Methods: Patients undergoing 3- and 4-vessel F-BEVAR for intact complex abdominal aortic aneurysms (cAAA) and TAAA between January 2014 and September 2024 were identified in the Society for Vascular Surgery Vascular Quality Initiative; a prospective, nationwide, multicenter registry. cAAA were defined as juxta-, para-, and supra-renal abdominal aortic aneurysms. F-BEVAR procedures performed by each individual surgeon were chronologically ordered and numbered to represent each physician's experience with F-BEVAR at the time of each operation. A deep learning neural network model was developed to quantify the learning curve by predicting outcome rates based on physician experience. Primary outcomes were perioperative mortality, procedural technical success, and major adverse events (MAE) defined as the composite outcome of mortality, conversion to open surgery, spinal cord ischemia, visceral ischemia, renal ischemia, myocardial infarction, stroke, dialysis, pneumonia, and blood loss >1,000 mL. Secondary outcomes included perioperative aortic reintervention, procedural metrics (operative time, fluoroscopy time, blood loss, and contrast volume), and the individual components of the MAE composite measure.

Results: A total of 5,540 patients underwent F-BEVAR by 539 unique physicians, of which 2,956 patients underwent 3- and 4-vessel F-BEVAR. Of those, 64.4% (n=1,901) were treated for cAAA and 35.6% (n=1,055) for TAAA. The incidence of MAE gradually decreased from 31.0% (95% CI, 30.7%-31.1%) in initial procedures to a low of 18% (95% CI, 17.7%-18.1%) with increased physician experience, with a learning plateau in MAE rates (23% [95% CI, 22.5%-23.2%]) occurring between 40-70 procedures. Procedural technical success increased substantially from 91% (95% CI, 90.8%-91.5%) to 97% (95% CI, 96.5%-97.0%) with increasing physician experience, with a learning plateau observed once again between 40 and 70 procedures when a success rate of 96.0% (95% CI, 95.7%, 96.2%) was achieved.
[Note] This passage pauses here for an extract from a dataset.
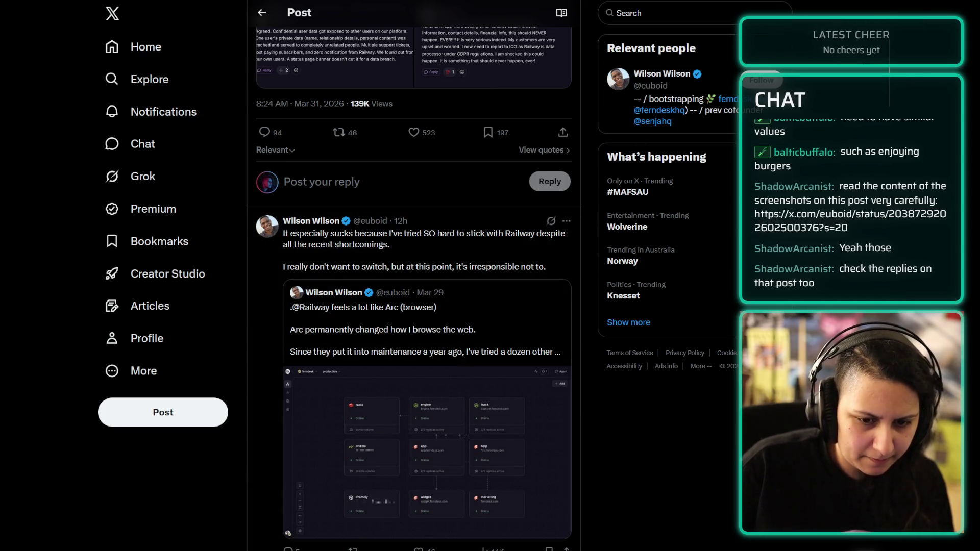
Step: Open the quoted Railway/Arc post and view, then close, its image
{"action": "left_click", "coordinate": [423, 360]}
{"action": "left_click", "coordinate": [349, 374]}
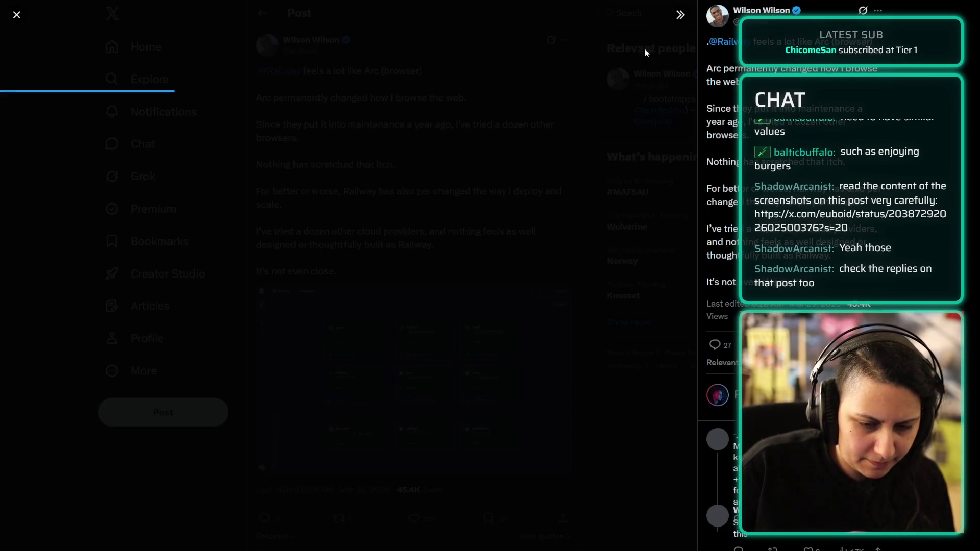
{"action": "key", "text": "Escape"}
{"action": "scroll", "coordinate": [702, 474], "scroll_direction": "down", "scroll_amount": 5}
Increasing physician experience was associated with a decline in mortality from 4.4% (95% CI, 4.3%-4.6%) to 2.0% (95% CI, 1.9%-2.1%) and aortic reintervention rates from 8% (95% CI, 6.9%-8.1%) to 5% (95% CI, 4.9%-5.3%). Marked improvements were observed in procedural metrics with increasing physician experience, including blood loss declining from 551 mL (95% CI, 508-594 mL) to 179 mL (95% CI, 136-222 mL), fluoroscopy time decreasing from 91 mins (95% CI, 87-95 mins) to 55 mins (95% CI, 51-59 mins), and operative time decreasing from 320 mins (95% CI, 306-331 mins) to 242 mins (95% CI, 230-255 mins).
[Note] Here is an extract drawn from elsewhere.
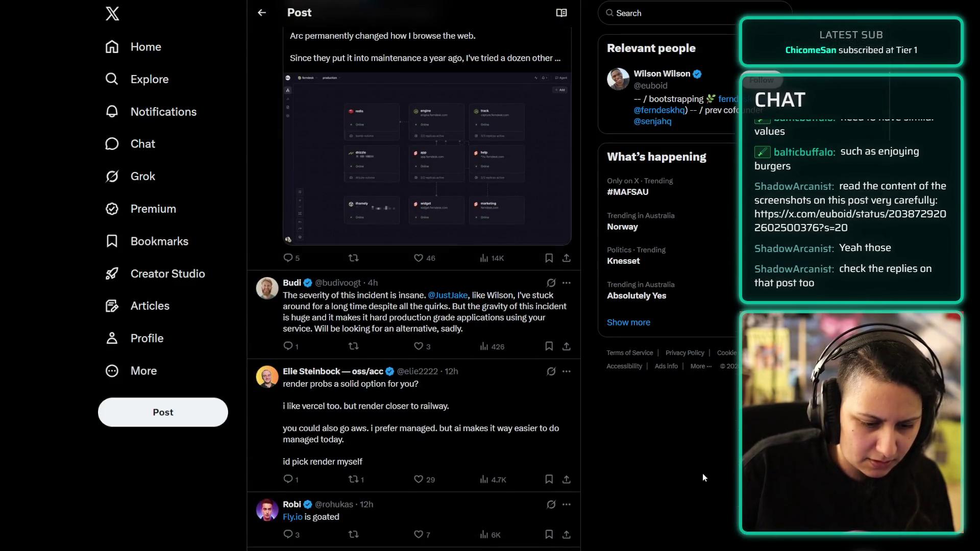
{"action": "scroll", "coordinate": [646, 449], "scroll_direction": "down", "scroll_amount": 1}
Conclusion: The learning curve for F-BEVAR demonstrates a proficiency plateau achieved after 40-70 cases, providing a valuable benchmark for surgeons and institutions adopting this complex procedure. As the use of F-BEVAR continues to grow in the treatment of cAAA and TAAA, these findings can help inform practice guidelines and support data-driven decision-making to ensure a safe and effective nationwide expansion of this procedure.

Keywords: Deep Learning; Fenestrated Branched Endovascular Aortic Repair; Learning Curve; Machine Learning; Physician Modified Endograft.